§ What you have to do
Only the lines of the data holding the string "wyjątkowych" need to be returned.

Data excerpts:
===============
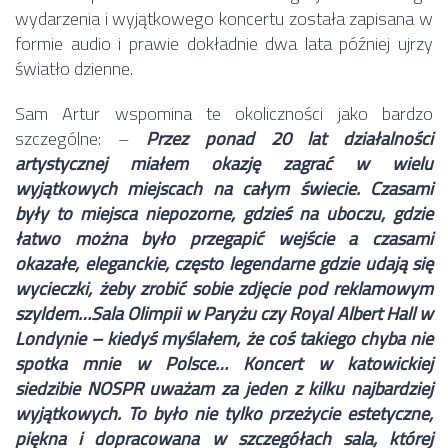
wydarzenia i wyjątkowego koncertu została zapisana w
formie audio i prawie dokładnie dwa lata później ujrzy
światło dzienne.
Sam Artur wspomina te okoliczności jako bardzo
szczególne: –
Przez ponad 20 lat działalności
artystycznej miałem okazję zagrać w wielu
wyjątkowych miejscach na całym świecie. Czasami
były to miejsca niepozorne, gdzieś na uboczu, gdzie
łatwo można było przegapić wejście a czasami
okazałe, eleganckie, często legendarne gdzie udają się
wycieczki, żeby zrobić sobie zdjęcie pod reklamowym
szyldem…Sala Olimpii w Paryżu czy Royal Albert Hall w
Londynie – kiedyś myślałem, że coś takiego chyba nie
spotka mnie w Polsce… Koncert w katowickiej
siedzibie NOSPR uważam za jeden z kilku najbardziej
wyjątkowych. To było nie tylko przeżycie estetyczne,
piękna i dopracowana w szczegółach sala, której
===============
§ Output for this exercise
wyjątkowych miejscach na całym świecie. Czasami
wyjątkowych. To było nie tylko przeżycie estetyczne,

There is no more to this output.